Обезумевшее лицо со сжатыми кулаками подошло к Свистонову.
– Вы – не человек, вы получеловек. Вы – гадина! Вы больше меня знаете, что с Надеждой Николаевной.
Со сжатыми кулаками Куку прошелся по комнате.
Становилось душно. Свистонов распахнул окно и заметил, что во дворе уже возвращаются а службы, беседуют. «Опоздал, – подумал он, – придется завтра отнести к машинистке». Куку не уходил. Куку обдумывал, сидел в кресле.
Свистонов размышлял о том, что, пожалуй, некоторые эпизоды, так сильно взволновавшие Куку, можно было бы изменить, что и раньше приставали, но никогда… не было такой боли.
– Мне пора, – криво улыбнулся Свистонов стоял, пока одевался Куку.
Они вышли вместе. Свистонов нес рукопись. Куку поглядывал на рукопись и молчал. Он боролся с желанием вырвать рукопись и убежать. Не сказав друг другу ни слова, на перекрестке они разошлись.
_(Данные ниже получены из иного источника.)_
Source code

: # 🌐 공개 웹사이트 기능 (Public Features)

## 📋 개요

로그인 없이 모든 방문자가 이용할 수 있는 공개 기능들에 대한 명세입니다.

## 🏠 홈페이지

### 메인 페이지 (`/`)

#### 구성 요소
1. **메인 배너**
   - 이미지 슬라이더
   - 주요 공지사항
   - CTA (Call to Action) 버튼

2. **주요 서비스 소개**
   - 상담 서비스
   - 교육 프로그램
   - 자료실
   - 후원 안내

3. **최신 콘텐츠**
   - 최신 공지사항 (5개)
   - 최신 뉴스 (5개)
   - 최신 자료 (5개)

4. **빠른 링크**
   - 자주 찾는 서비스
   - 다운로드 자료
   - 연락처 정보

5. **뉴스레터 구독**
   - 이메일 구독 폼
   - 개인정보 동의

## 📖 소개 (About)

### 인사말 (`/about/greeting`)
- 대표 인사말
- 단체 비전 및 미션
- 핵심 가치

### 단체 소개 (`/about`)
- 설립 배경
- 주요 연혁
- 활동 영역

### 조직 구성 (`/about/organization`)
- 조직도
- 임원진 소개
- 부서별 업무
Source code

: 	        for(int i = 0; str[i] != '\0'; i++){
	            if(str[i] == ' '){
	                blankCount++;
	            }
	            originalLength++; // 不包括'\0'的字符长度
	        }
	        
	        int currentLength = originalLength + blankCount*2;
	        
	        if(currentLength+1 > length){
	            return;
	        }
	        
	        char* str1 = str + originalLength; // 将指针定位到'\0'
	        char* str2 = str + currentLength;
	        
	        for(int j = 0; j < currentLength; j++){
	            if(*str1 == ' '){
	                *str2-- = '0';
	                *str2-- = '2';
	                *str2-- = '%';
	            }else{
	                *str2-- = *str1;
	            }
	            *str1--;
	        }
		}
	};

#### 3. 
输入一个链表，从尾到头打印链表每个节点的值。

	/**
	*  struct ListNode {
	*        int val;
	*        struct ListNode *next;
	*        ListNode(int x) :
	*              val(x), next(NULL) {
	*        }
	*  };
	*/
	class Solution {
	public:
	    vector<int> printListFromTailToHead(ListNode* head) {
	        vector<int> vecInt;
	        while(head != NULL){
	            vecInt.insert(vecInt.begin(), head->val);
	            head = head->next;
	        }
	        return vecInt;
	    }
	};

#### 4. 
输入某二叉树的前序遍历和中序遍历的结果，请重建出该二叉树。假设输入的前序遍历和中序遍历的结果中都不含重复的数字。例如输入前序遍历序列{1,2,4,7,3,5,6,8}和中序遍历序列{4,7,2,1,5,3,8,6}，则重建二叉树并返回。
Куку не приходил, не писал. Наступили томительные дни для Наденьки. Она входила в дом-город, но не заставала Ивана Ивановича. Радостный и солидный, он не протягивал ей рук при встрече. Его бас не раздавался. Иногда со двора она видела свет в его окне, поднималась и тщетно звонила.
Иван Иванович спустился в настоящий ад. Образ Кукуреку стоял перед ним во всей своей нелепости и глупости. Правда, он, Иван Иванович, больше не ездил по пригородам. Правда, он сбрил баки, и переменил костюм, и переехал в другую часть города, но там Иван Иванович почувствовал самое ужасное, что, собственно, он стал другим человеком, что все, что было в нем, у него похищено, что остались в нем и при нем только грязь, озлобленность, подозрение и недоверие к себе.
Физически он изменился. Он похудел, губы у него поджались, лицо приняло озлобленное, брезгливое выражение.
Став получеловеком, Иван Иванович принялся искать новую судьбу.
Решив, что Свистонов вообще посмеялся над уважением к великим людям, Куку стал презирать великих людей. Теперь он говорил старым своим знакомым не о том, что не следует сидеть на диване Достоевского с самодовольством, а о том, что вообще не следует хранить диваны Достоевского, пушкинские реликвии и тому подобное, что все это надо сжечь как сеющее вредные мысли и вызывающее вредные желания.
Он принял смех Свистонова над фанфаронствующей любовью за смех вообще над любовью и стал говорить, что любви нет, что есть только соприкосновение эпидерм.
Боясь встретиться со старыми знакомыми, он решил переехать в другой город.
Совершив духовное убийство, Свистонов был спокоен.
«Это произошло согласно определенным законам, – думал он. – Куку был ненастоящий человек. Я поступил безнравственно, воспользовавшись им для моего романа. Во всяком случае, не следовало ему читать до окончательной отделки, до возведения его в тип. Он верил в меня, в мою дружбу. Поступок мой неэтичен, но Куку неожиданно явился ко мне на квартиру, у меня не было выхода. Это было все же невольное убийство».
Глава четвертая. Советский Калиостро
Психачев жил на набережной Большой Невки в небольшом деревянном домике, откуда он ездил по всей России. Домик был тих и удивительно прозрачен. Тихий садик перед ним, тихая и безлюдная набережная.
В отдалении небольшой кооператив с пыльными окнами и чайная.